1. Reduce the amount of DNA loaded by one-half to one-third. Blown out or smeared bands can be caused by overloading. This is frequently observed with DNA ladders. 2. Perform post-staining instead of pre-casting. 3. Pour a lower percentage agarose gel for better resolution of large fragments. 4. Change the running buffer. TBE buffer has a higher buffering capacity than TAE. 5. Loading buffers containing SDS may contribute to band smearing. If this occurs, use the post-staining protocol for applications requiring SDS-containing loading buffers.
I have a discrepant DNA migration in pre-cast gel. What can I do?

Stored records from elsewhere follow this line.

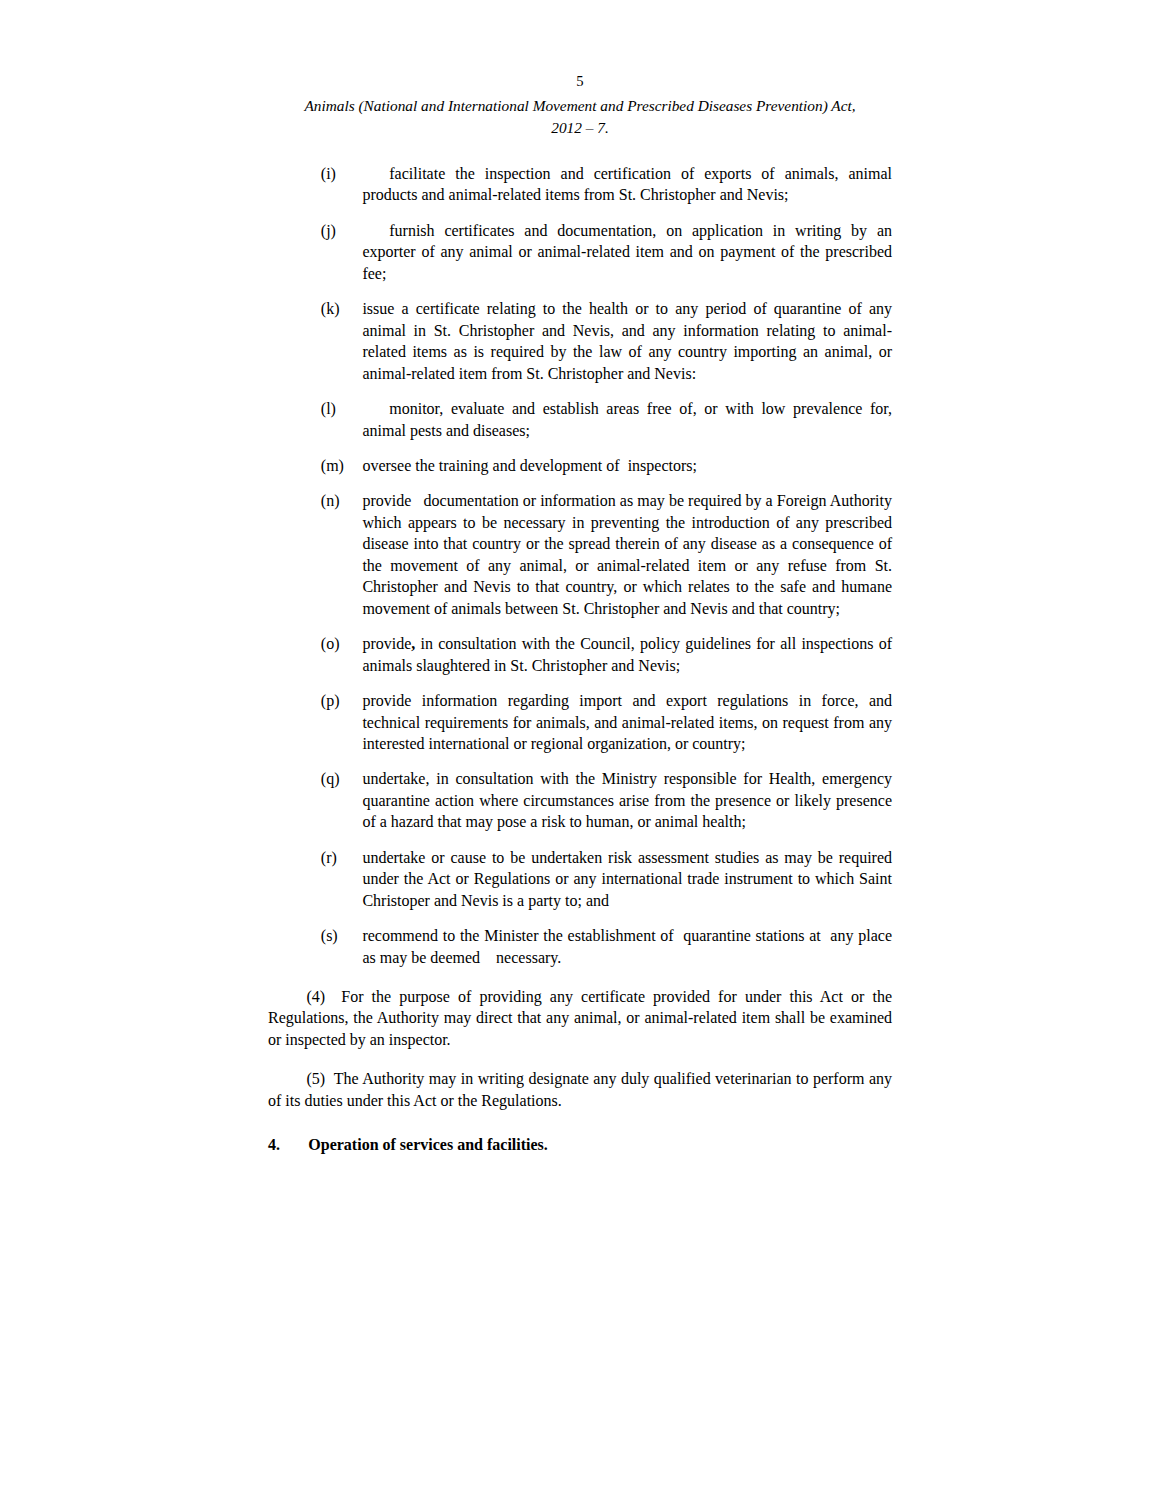5
Animals (National and International Movement and Prescribed Diseases Prevention) Act,
2012 – 7.
(i) facilitate the inspection and certification of exports of animals, animal products and animal-related items from St. Christopher and Nevis;
(j) furnish certificates and documentation, on application in writing by an exporter of any animal or animal-related item and on payment of the prescribed fee;
(k) issue a certificate relating to the health or to any period of quarantine of any animal in St. Christopher and Nevis, and any information relating to animal-related items as is required by the law of any country importing an animal, or animal-related item from St. Christopher and Nevis:
(l) monitor, evaluate and establish areas free of, or with low prevalence for, animal pests and diseases;
(m) oversee the training and development of inspectors;
(n) provide documentation or information as may be required by a Foreign Authority which appears to be necessary in preventing the introduction of any prescribed disease into that country or the spread therein of any disease as a consequence of the movement of any animal, or animal-related item or any refuse from St. Christopher and Nevis to that country, or which relates to the safe and humane movement of animals between St. Christopher and Nevis and that country;
(o) provide, in consultation with the Council, policy guidelines for all inspections of animals slaughtered in St. Christopher and Nevis;
(p) provide information regarding import and export regulations in force, and technical requirements for animals, and animal-related items, on request from any interested international or regional organization, or country;
(q) undertake, in consultation with the Ministry responsible for Health, emergency quarantine action where circumstances arise from the presence or likely presence of a hazard that may pose a risk to human, or animal health;
(r) undertake or cause to be undertaken risk assessment studies as may be required under the Act or Regulations or any international trade instrument to which Saint Christoper and Nevis is a party to; and
(s) recommend to the Minister the establishment of quarantine stations at any place as may be deemed necessary.
(4) For the purpose of providing any certificate provided for under this Act or the Regulations, the Authority may direct that any animal, or animal-related item shall be examined or inspected by an inspector.
(5) The Authority may in writing designate any duly qualified veterinarian to perform any of its duties under this Act or the Regulations.
4. Operation of services and facilities.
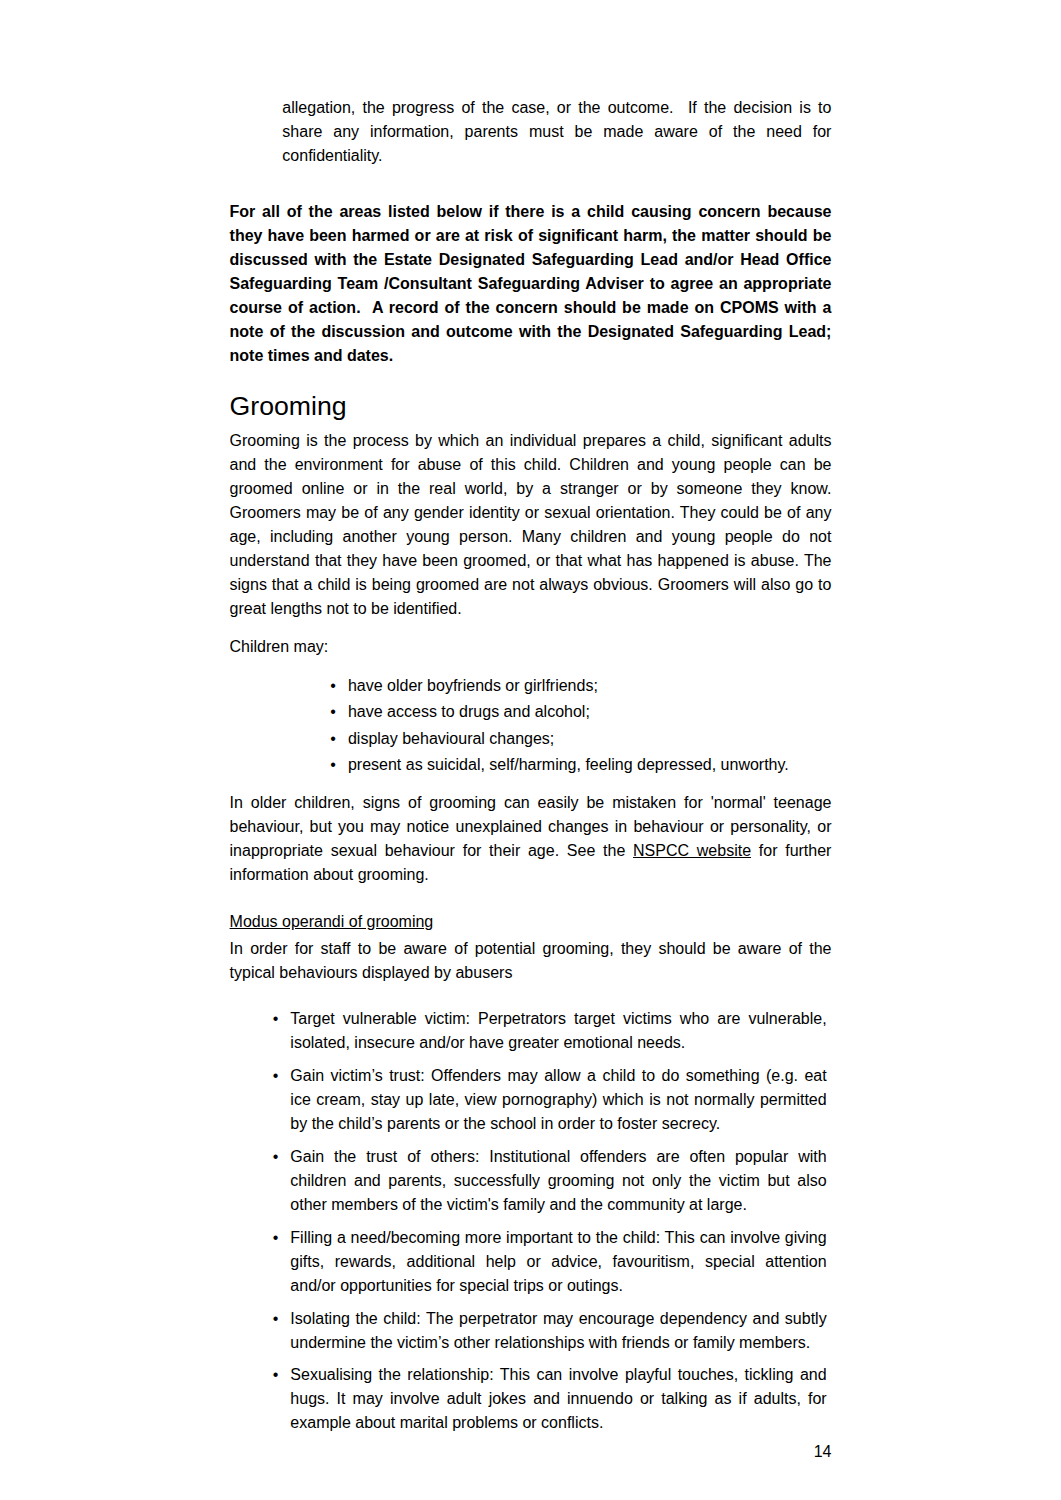allegation, the progress of the case, or the outcome. If the decision is to share any information, parents must be made aware of the need for confidentiality.
For all of the areas listed below if there is a child causing concern because they have been harmed or are at risk of significant harm, the matter should be discussed with the Estate Designated Safeguarding Lead and/or Head Office Safeguarding Team /Consultant Safeguarding Adviser to agree an appropriate course of action. A record of the concern should be made on CPOMS with a note of the discussion and outcome with the Designated Safeguarding Lead; note times and dates.
Grooming
Grooming is the process by which an individual prepares a child, significant adults and the environment for abuse of this child. Children and young people can be groomed online or in the real world, by a stranger or by someone they know. Groomers may be of any gender identity or sexual orientation. They could be of any age, including another young person. Many children and young people do not understand that they have been groomed, or that what has happened is abuse. The signs that a child is being groomed are not always obvious. Groomers will also go to great lengths not to be identified.
Children may:
have older boyfriends or girlfriends;
have access to drugs and alcohol;
display behavioural changes;
present as suicidal, self/harming, feeling depressed, unworthy.
In older children, signs of grooming can easily be mistaken for 'normal' teenage behaviour, but you may notice unexplained changes in behaviour or personality, or inappropriate sexual behaviour for their age. See the NSPCC website for further information about grooming.
Modus operandi of grooming
In order for staff to be aware of potential grooming, they should be aware of the typical behaviours displayed by abusers
Target vulnerable victim: Perpetrators target victims who are vulnerable, isolated, insecure and/or have greater emotional needs.
Gain victim’s trust: Offenders may allow a child to do something (e.g. eat ice cream, stay up late, view pornography) which is not normally permitted by the child’s parents or the school in order to foster secrecy.
Gain the trust of others: Institutional offenders are often popular with children and parents, successfully grooming not only the victim but also other members of the victim's family and the community at large.
Filling a need/becoming more important to the child: This can involve giving gifts, rewards, additional help or advice, favouritism, special attention and/or opportunities for special trips or outings.
Isolating the child: The perpetrator may encourage dependency and subtly undermine the victim’s other relationships with friends or family members.
Sexualising the relationship: This can involve playful touches, tickling and hugs. It may involve adult jokes and innuendo or talking as if adults, for example about marital problems or conflicts.
14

SafeGel red stain is designed to be larger than other dyes to prevent it from entering cells, thus rendering the dye safer. The migration of DNA may be affected depending on the dye:DNA ratio. 1. Reduce the amount of DNA loaded by on-half to one-third. 2. Reduce the amount of dye used, i.e., use 0.5X in pre-cast gels. 3. Post-stain the gel in 3X SafeGel red stain to avoid any interference the dye may have on migration during electrophoresis.
I observe a weak fluorescence, decreased dye performance over time, or film of dye remains on gel after post-staining. What can I do?
The dye may have precipitated out of solution. 1. Heat SafeGel red stain solution to 45-50°C for two minutes and vortex to redissolve. 2. Store dye at room temperature to avoid precipitation.